RECORDS FOR THE TASK —
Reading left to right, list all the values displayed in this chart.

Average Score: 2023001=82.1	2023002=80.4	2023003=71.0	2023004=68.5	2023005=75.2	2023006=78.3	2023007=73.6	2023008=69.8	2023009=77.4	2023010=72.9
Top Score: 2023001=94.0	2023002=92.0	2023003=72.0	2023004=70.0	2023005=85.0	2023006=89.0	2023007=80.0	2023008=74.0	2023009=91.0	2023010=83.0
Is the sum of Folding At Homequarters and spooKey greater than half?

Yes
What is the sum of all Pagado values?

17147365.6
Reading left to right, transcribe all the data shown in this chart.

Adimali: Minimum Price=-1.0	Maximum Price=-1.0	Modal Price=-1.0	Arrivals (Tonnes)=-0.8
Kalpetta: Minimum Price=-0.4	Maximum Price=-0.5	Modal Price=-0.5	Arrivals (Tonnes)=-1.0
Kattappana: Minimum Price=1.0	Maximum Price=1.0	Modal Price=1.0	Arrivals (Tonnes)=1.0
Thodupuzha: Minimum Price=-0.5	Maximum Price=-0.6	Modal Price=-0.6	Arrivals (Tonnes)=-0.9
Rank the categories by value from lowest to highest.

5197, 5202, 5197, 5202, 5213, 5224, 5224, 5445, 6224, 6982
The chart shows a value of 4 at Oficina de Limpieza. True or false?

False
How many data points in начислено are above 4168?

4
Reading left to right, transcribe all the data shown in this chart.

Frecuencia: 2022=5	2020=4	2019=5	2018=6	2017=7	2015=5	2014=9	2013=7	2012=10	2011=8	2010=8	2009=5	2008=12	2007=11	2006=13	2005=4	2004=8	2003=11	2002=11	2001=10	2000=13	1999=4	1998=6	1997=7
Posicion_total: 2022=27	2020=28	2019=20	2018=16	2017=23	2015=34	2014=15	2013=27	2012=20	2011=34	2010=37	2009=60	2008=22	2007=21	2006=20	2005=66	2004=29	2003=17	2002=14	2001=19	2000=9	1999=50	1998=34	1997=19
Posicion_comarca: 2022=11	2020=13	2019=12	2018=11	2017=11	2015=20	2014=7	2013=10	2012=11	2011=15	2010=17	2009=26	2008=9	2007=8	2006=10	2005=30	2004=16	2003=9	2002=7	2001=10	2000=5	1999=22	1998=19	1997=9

WHAT IS NEEDED —
Pull out each line of the data above that contains the string "chart". Matching is case-sensitive.

PROBLEM SOLUTION —
Reading left to right, list all the values displayed in this chart.
Reading left to right, transcribe all the data shown in this chart.
The chart shows a value of 4 at Oficina de Limpieza. True or false?
Reading left to right, transcribe all the data shown in this chart.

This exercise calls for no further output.